Jocelyn Lee has been making psychological portraits for over 35 years. Since her move to Maine 7 years ago, the landscape has taken on a greater role in her work. Her recent work has been made largely out doors with a medium format film camera. All the images, be they of animals, plants or humans beings, describe the tactile and sensual nature of the world and our place, as embodied beings, within this material continuum.
In 2018 she installed a large-scale exhibition of more than 40 photographs at the Center for Maine Contemporary Art titled The Appearance of Things. This body of work encompasses still life, portrait, and landscape photographs, as well as many images that fuse these genres. This mingling is partly what the work is about: creating a shift in perspective where a body (portrait) becomes a landscape; a still life becomes a portrait; and a landscape becomes a body. The works are meant to engage the body of the viewer and become galaxies of their own through the use of space and the dilation and contraction of scale.

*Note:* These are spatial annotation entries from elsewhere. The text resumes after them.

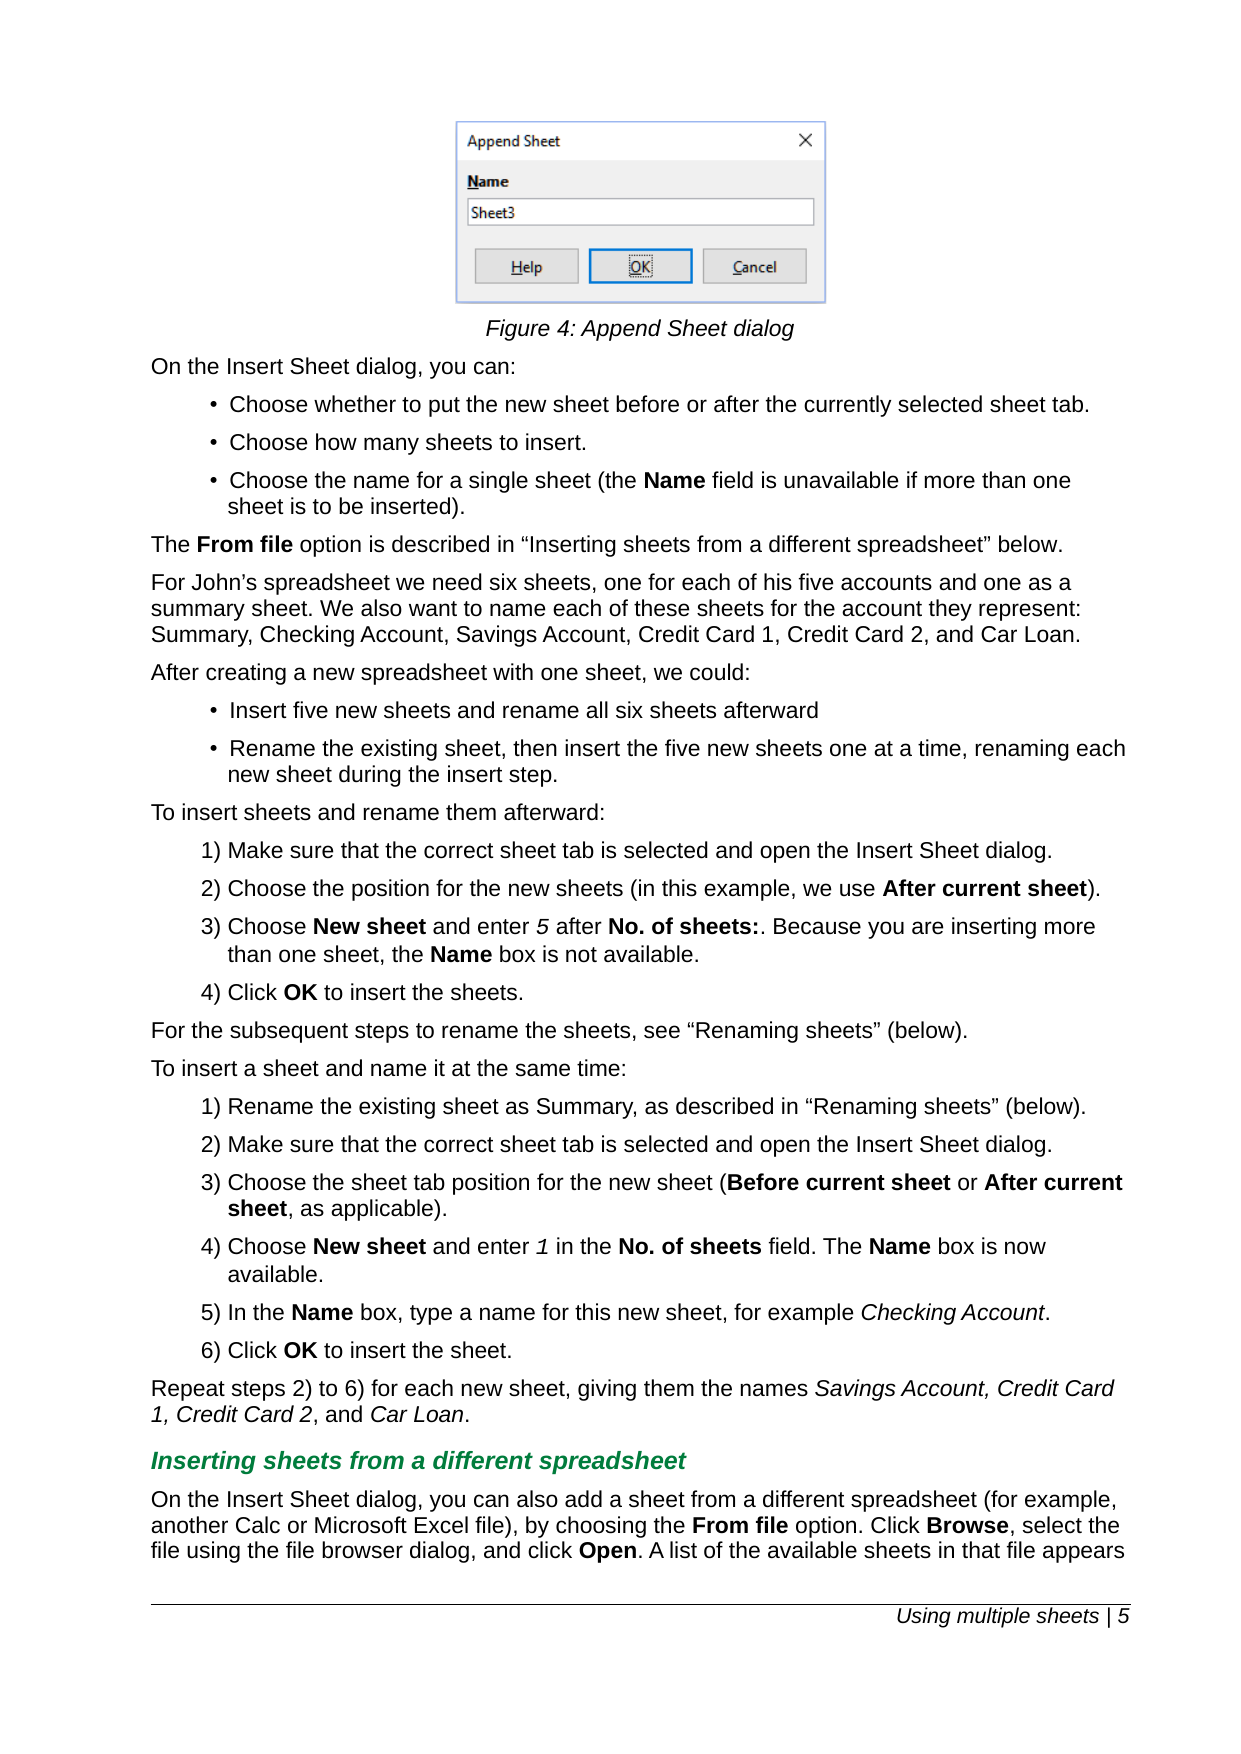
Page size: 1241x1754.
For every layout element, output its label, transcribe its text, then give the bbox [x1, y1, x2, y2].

list Click OK to insert the sheets. [227, 979, 1131, 1005]
text On the Insert Sheet dialog, you can also add a sheet from a different spreadsheet (for example, another Calc or Microsoft Excel file), by choosing the From file option. Click Browse, select the file using the file browser dialog, and click Open. A list of the available sheets in that file appears [151, 1487, 1131, 1564]
list Make sure that the correct sheet tab is selected and open the Insert Sheet dialog. [227, 1132, 1131, 1158]
list Choose the sheet tab position for the new sheet (Before current sheet or After current sheet, as applicable). [227, 1170, 1131, 1221]
text Repeat steps 2) to 6) for each new sheet, giving them the names Savings Account, Credit Card 1, Credit Card 2, and Car Loan. [151, 1376, 1131, 1427]
list Choose New sheet and enter 5 after No. of sheets:. Because you are inserting more than one sheet, the Name box is not available. [227, 914, 1131, 967]
list Choose the position for the new sheets (in this example, we use After current sheet). [227, 876, 1131, 901]
list Choose whether to put the new sheet before or after the currently selected sheet tab. [209, 392, 1131, 417]
list Choose how many sheets to insert. [209, 430, 1131, 456]
picture [455, 121, 827, 304]
list Choose New sheet and enter 1 in the No. of sheets field. The Name box is now available. [227, 1234, 1131, 1287]
list Choose the name for a single sheet (the Name field is unavailable if more than one sheet is to be inserted). [209, 468, 1131, 519]
text Figure 4: Append Sheet dialog [455, 316, 826, 341]
list To insert a sheet and name it at the same time: [151, 1056, 1131, 1081]
text For John’s spreadsheet we need six sheets, one for each of his five accounts and one as a summary sheet. We also want to name each of these sheets for the account they represent: Summary, Checking Account, Savings Account, Credit Card 1, Credit Card 2, and Car Loan. [151, 570, 1131, 647]
list After creating a new spreadsheet with one sheet, we could: [151, 659, 1131, 685]
list On the Insert Sheet dialog, you can: [151, 354, 1131, 379]
list Rename the existing sheet, then insert the five new sheets one at a time, renaming each new sheet during the insert step. [209, 736, 1131, 787]
subtitle Inserting sheets from a different spreadsheet [151, 1447, 1131, 1474]
list Insert five new sheets and rename all six sheets afterward [209, 697, 1131, 723]
text The From file option is described in “Inserting sheets from a different spreadsheet” below. [151, 532, 1131, 557]
list To insert sheets and rename them afterward: [151, 799, 1131, 825]
list In the Name box, type a name for this new sheet, for example Checking Account. [227, 1299, 1131, 1325]
list Make sure that the correct sheet tab is selected and open the Insert Sheet dialog. [227, 837, 1131, 863]
text For the subsequent steps to rename the sheets, see “Renaming sheets” (below). [151, 1018, 1131, 1043]
list Rename the existing sheet as Summary, as described in “Renaming sheets” (below). [227, 1094, 1131, 1119]
list Click OK to insert the sheet. [227, 1338, 1131, 1363]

The installation evoked the sky at night (the perspective from the deep universe above) looking down at illuminated stages — spotlit moments of real magic occurring all over our extraordinary planet simultaneously.
Most recently Lee has been working on portraits that speak to the invisibility of mature women and, with her sensual treatment of these subjects, calls them back into relevance in a society that has deemed them undesirable and invisible.

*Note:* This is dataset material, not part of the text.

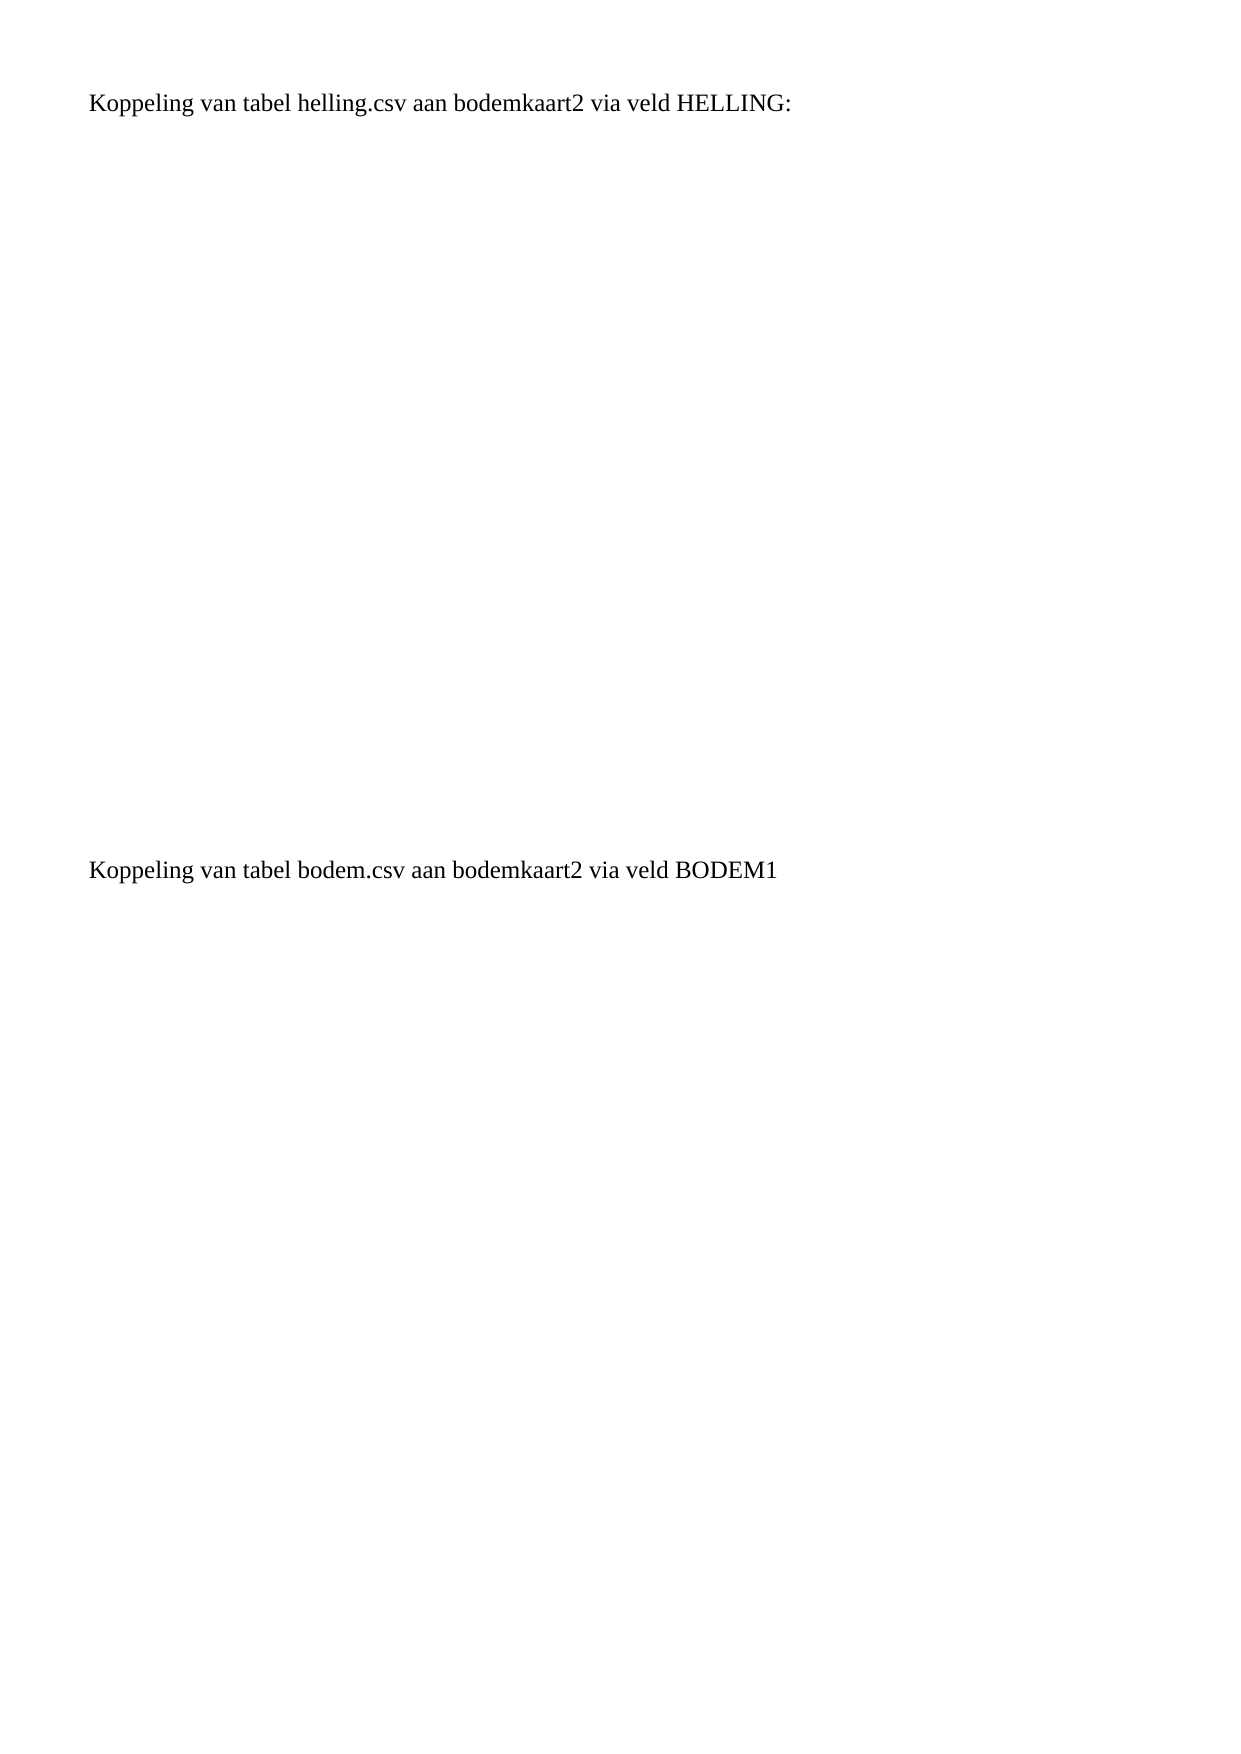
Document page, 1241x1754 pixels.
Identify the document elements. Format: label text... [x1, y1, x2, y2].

Minor Matters Books published a monograph of her naked portraits of women between the ages of 50 and 95, entitled Sovereign, in the Fall of 2020.

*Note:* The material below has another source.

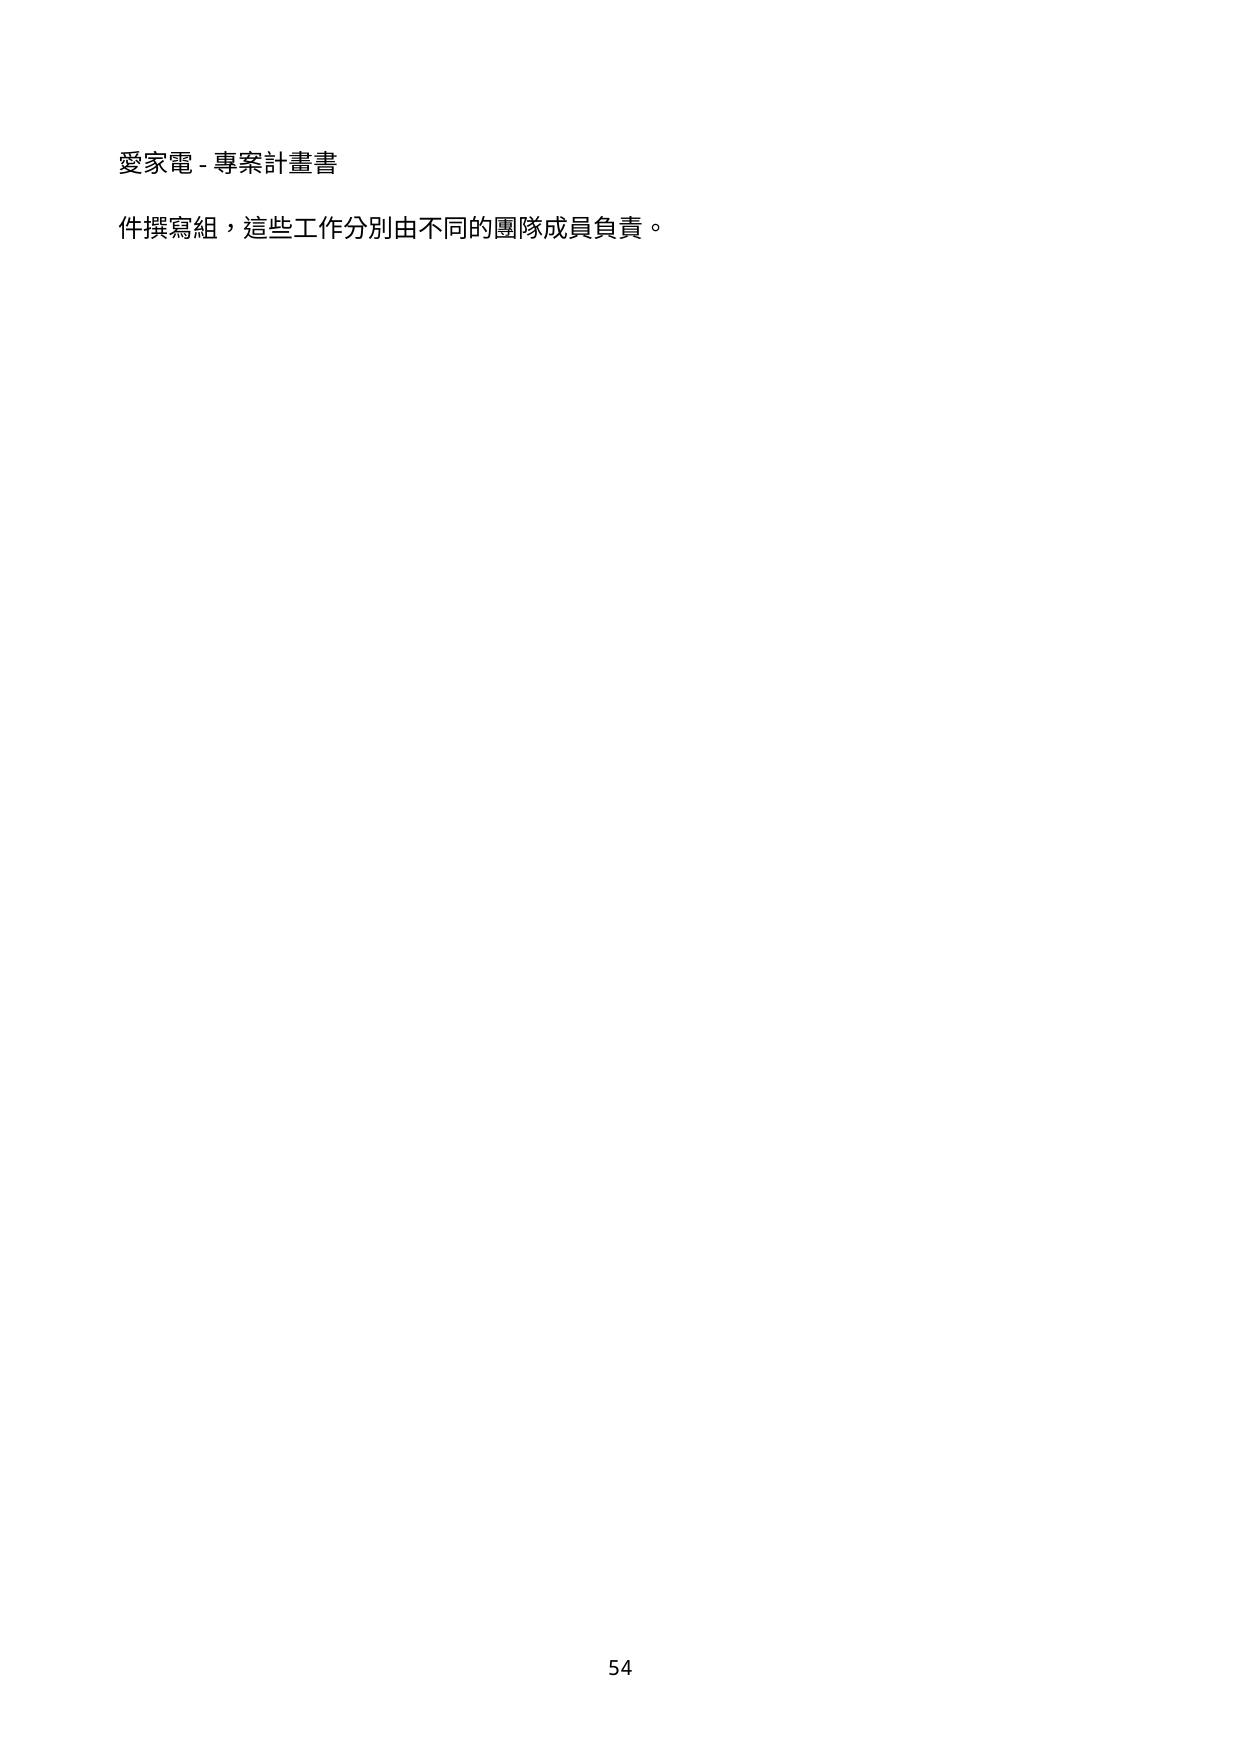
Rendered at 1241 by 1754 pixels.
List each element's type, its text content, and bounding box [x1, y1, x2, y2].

text 件撰寫組，這些工作分別由不同的團隊成員負責。 [118, 209, 1122, 245]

Jocelyn Lee was born in Naples, Italy and received her B.A. in philosophy and visual arts from Yale University, and her M.F.A in photography from Hunter College. In 2013 she received a NYFA Fellowship, and in 2001 she received a Guggenheim Fellowship.
Lee has exhibited nationally and internationally, most recently in solo shows at the Huxley-Parlour Gallery, London (2018) and The Center for Maine Contemporary Art in Rockland, Maine (2018). She has also been included in significant group shows at Flatland Gallery in Amsterdam, NL (2019), The DeCordova Museum in Lincoln, Massachusetts (2018); the Portland Museum of Art, Portland, Maine (2017) and (2013) for which she won a purchase prize; Wesleyan University (2017); Rose Gallery in L.A. (2017); Pace MacGill Gallery (2017); The Print Space in London, UK (2014); The Nelson Atkins Museum in Kansas City, MO (2014); and the John Michael Kohler Arts Center in Sheboygan, WI (2014)
Other significant solo and large exhibitions of her work include a solo show at Flatland Gallery in Utrecht, The Netherlands (2012); Rose Gallery in L.A. (2011) and Pace MacGill Gallery in NY (2010) to accompany her the publication of her monograph Nowhere but here; “Feature Photography” at The National Portrait Gallery, Smithsonian Institution in Washington, DC, (2008); “Last Light” at The University of Southern Maine, Solo (2008); Pace MacGill Gallery in NY, Solo (2007) and Group (2005); The De Cordova Museum in Waltham, MA (2007); The Center for Maine Contemporary Art, Rockland, ME, Solo (2007); The Bates College Museum of Art in Augusta, ME, (2004); The Smith College Museum of Art in Northampton, MA (2004); The Colby College Museum of Art, Waterville, ME, (2004); Jackson Fine Art in Atlanta, GA, (2003); and The LFL Gallery in NYC, Solo (2001).
Her works are in the collections of Maison Europeén de la Photographie, Paris, France; The Museum Folkwang, Essen, Germany; The Yale Museum of Art, New Haven, CT; The List Center at MIT, Cambridge, MA; The Portland Museum of Art; Portland, ME; The Nelson Atkins Museum, Kansas City, MO.; The Colby College Museum of Art, Waterville, ME; The Haggerty Museum of Art, Milwaukee, Wisconsin; The Bowdoin College Museum of Art, Brunswick, ME; The Center for Documentary Studies at Duke University, N.C.; The Museum of Fine Arts, Houston, TX; The Bates College Museum of Art. Lewiston, ME; The Farnsworth Art Museum, Rockport, ME; The Margulies Collection; The Agnes Gund Collection, among numerous other private collections.
Her work has appeared in many national and international publications including The New York Times Magazine, The New Yorker, New York Magazine, Photo Raw (Helsinki, Finland), Real Simple, MORE magazine, PDN, DoubleTake, the Hayden Review, Marie Claire (Taiwan), Harper’s and others.